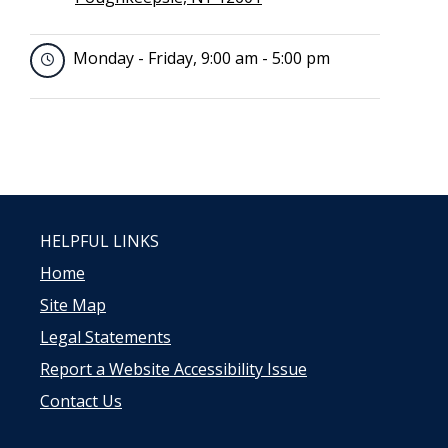
Monday - Friday, 9:00 am - 5:00 pm
HELPFUL LINKS
Home
Site Map
Legal Statements
Report a Website Accessibility Issue
Contact Us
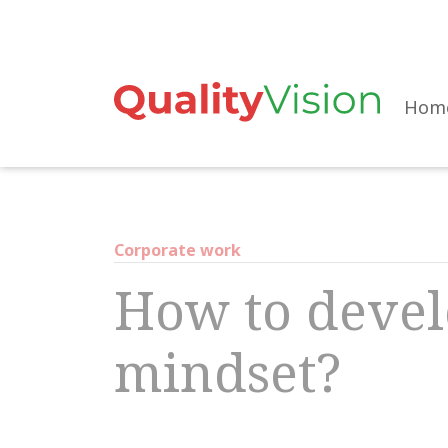
Skip
to
the
Hom
content
Corporate work
How to devel
mindset?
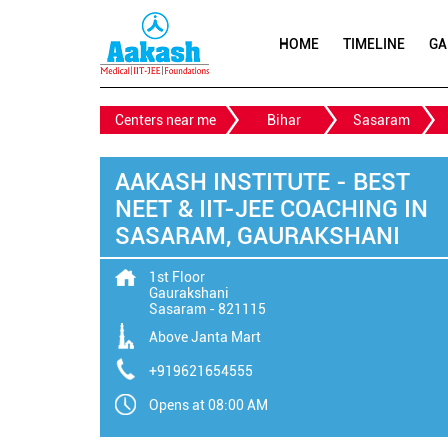
HOME
TIMELINE
GA
Centers near me
Bihar
Sasaram
AAKASH INSTITUTE - BEST
NEET & IIT-JEE COACHING IN
SASARAM, GAURAKSHANI
1st Floor
Gaurakshani
Sasaram
-
821115
Above Janta Mart
+919621654555
Opens at 08:00 AM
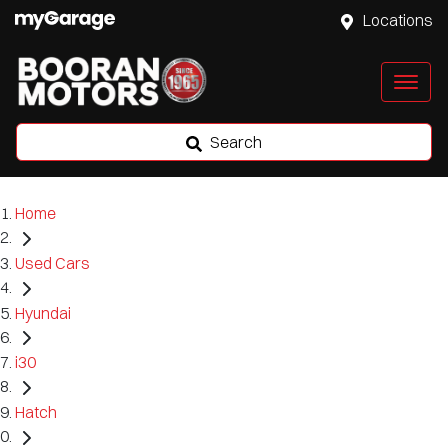
Locations
Search
Home
Used Cars
Hyundai
i30
Hatch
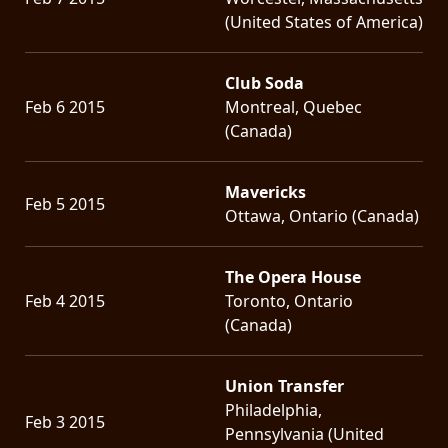
(United States of America)
Club Soda
Feb 6 2015
Montreal, Quebec
(Canada)
Mavericks
Feb 5 2015
Ottawa, Ontario (Canada)
The Opera House
Feb 4 2015
Toronto, Ontario
(Canada)
Union Transfer
Philadelphia,
Feb 3 2015
Pennsylvania (United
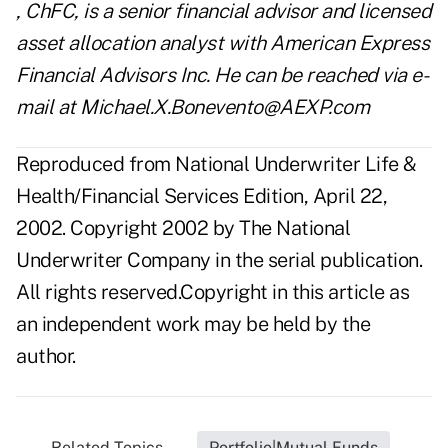
, ChFC, is a senior financial advisor and licensed
asset allocation analyst with American Express
Financial Advisors Inc. He can be reached via e-
mail at Michael.X.Bonevento@AEXP.com
Reproduced from National Underwriter Life &
Health/Financial Services Edition, April 22,
2002. Copyright 2002 by The National
Underwriter Company in the serial publication.
All rights reserved.Copyright in this article as
an independent work may be held by the
author.
Related Topics...
Portfolio|Mutual Funds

Activity
Leaving out every picture, copy exactly the lines from the one that contains "Ottawa, Ontario (Canada)" through the end of the entries above.

Your solution
Ottawa, Ontario (Canada)
The Opera House
Feb 4 2015
Toronto, Ontario
(Canada)
Union Transfer
Philadelphia,
Feb 3 2015
Pennsylvania (United
, ChFC, is a senior financial advisor and licensed
asset allocation analyst with American Express
Financial Advisors Inc. He can be reached via e-
mail at Michael.X.Bonevento@AEXP.com
Reproduced from National Underwriter Life &
Health/Financial Services Edition, April 22,
2002. Copyright 2002 by The National
Underwriter Company in the serial publication.
All rights reserved.Copyright in this article as
an independent work may be held by the
author.
Related Topics...
Portfolio|Mutual Funds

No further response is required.